Between 1866 and his death in 1874, William Alington significantly remodelled the house. The design has been attributed to John Usher (1822-1904). Structural elements originating from the earlier building appear to have been retained and reused in the remodelled house. Though unified to some extent by gothicising details, the house is ultimately a multi-phase building with its origins reaching back to the early C19 or perhaps as early as the C18. The remodelling of the house at that time coincided with an expansion of the manor’s facilities, including the projection of a coach house and stables, a game larder, and the construction (or reconstruction) of a ha-ha. The result was a much-aggrandised house with significant potential for country sports, especially shooting parties.

In 1927 a detailed description of the building under the Rating and Valuation Act (1925) described its layout as follows: A hall (“very, very good”) led off an entrance porch. On the ground floor there was a library and a boudoir for the Lady of the Manor, a dining room and drawing room. The offices comprised: a pantry and strong room; the housekeeper’s room; the butler’s bedroom; a dairy; a larder; a WC; the servants’ hall; a scullery; a kitchen (“good”); a wine cellar; a wine room; a gun room; a lavatory and another WC; and a billiard room which was “not used as such”.

The first floor comprised: a double bedroom over the library; a single bedroom over the boudoir; a double bedroom over the drawing room; a dressing room; two single bedrooms; an old school room; a “very small” bedroom; a “poor” double bedroom; a 'room which was not used'; a servants’ WC; a tiled servants’ bathroom; a tiled family bathroom with a WC; further small double- and single-bedrooms; a half-tiled bathroom; a half-tiled bathroom with lavatory bowl; a house maid’s parlour; a single bedroom with a lavatory bowl and another WC. In the attics lay seven maids’ rooms and a box room.

The valuer commented: “Exterior of House not very good”. Overall, he commented: “Electric light, no bad disadvantages but rooms mostly small and a lot of passage.

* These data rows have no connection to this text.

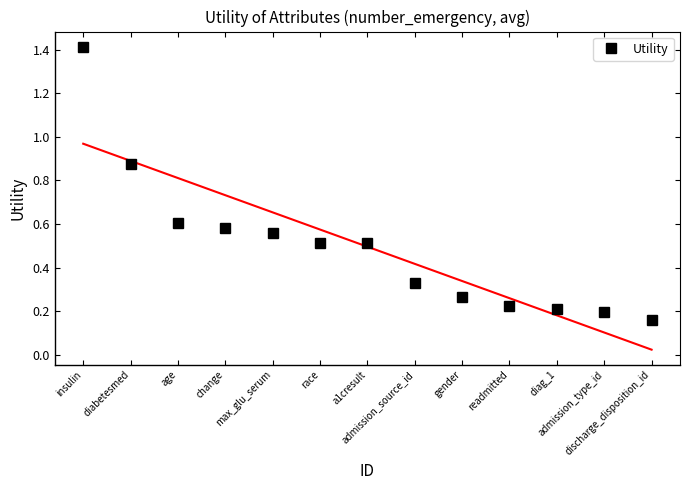

What is the label of the 10th point from the left?

readmitted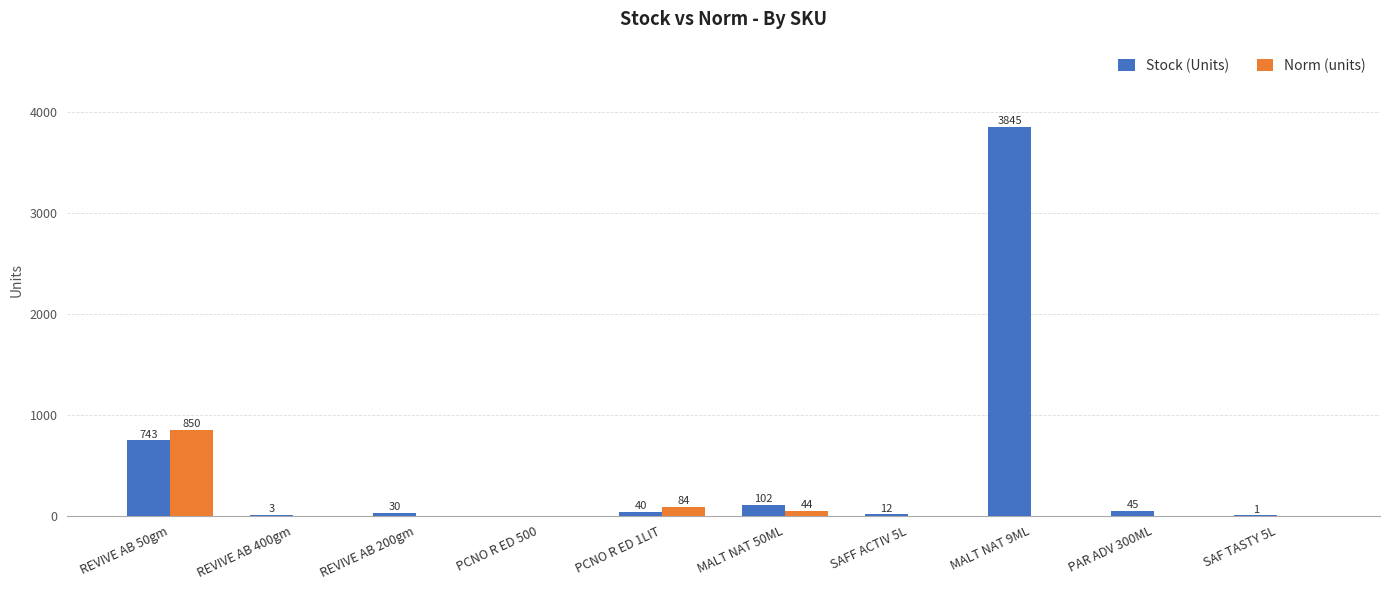

Read the Stock (Units) value at SAFF ACTIV 5L.

12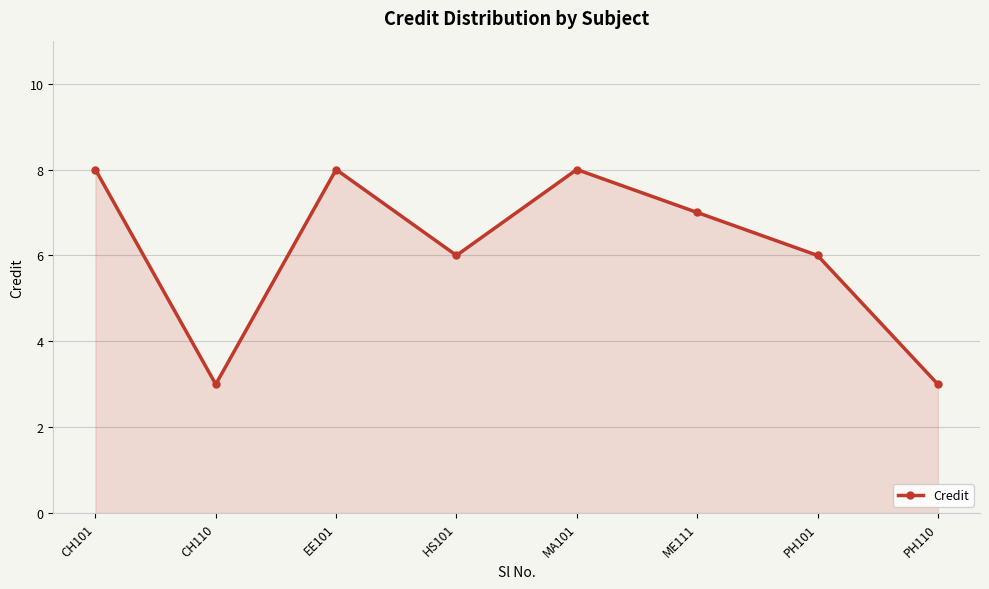

How many series are shown in this chart?

1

Property added to. Grounds very small and kitchen garden some distance away. Poor locality”.

The building has been little altered since that description. A small verandah which once adjoined the south-east room (the library in 1925) has been demolished; the roof has been recovered; two dormers have been partially rebuilt; and some original chimneys have been replaced.

John Usher (1822-1904) lived and died in Bedfordshire where he completed most of his architectural works. He commenced practice in Bedford around 1847-50 and later went into practice with his nephew, Alfred Ernest Anthony, in 1880. Wildman grouped his output with the other ‘rogue’ goths of the mid-Victorian era. In around 1856 he remodelled and extended Barford House in Great Barford (now Grade II listed). There are a number of other listed buildings designed by Usher, including Clapham Park House, and the old rectory at Blunham (both Grade II).

Reasons for Listing


The Manor House with its Ha-Ha and Game Larder, a multi-phased country house with a remodelling attributed to John Usher in around 1870, is listed at Grade II for the following principal reasons:

Architectural interest:

* For the architectural quality of the C19 remodelling of the house, with its unifying Gothic exterior;
* For the intact survival of its plan form and complete set of service areas;
* For the presence of high quality internal features, such as finely produced Georgian six-panelled doors.

Historic interest:

* As a C19 country house developed from the surviving core of a C18 rectory and the legibility of the building's evolution;
* For the high degree of survival in the building's historic fabric;
* As the manor house of a well-surviving estate village.

Group value:

* For its strong functional relationship to the Coach House and Stables, and to the Motor House that form part of the manorial complex at Little Barford.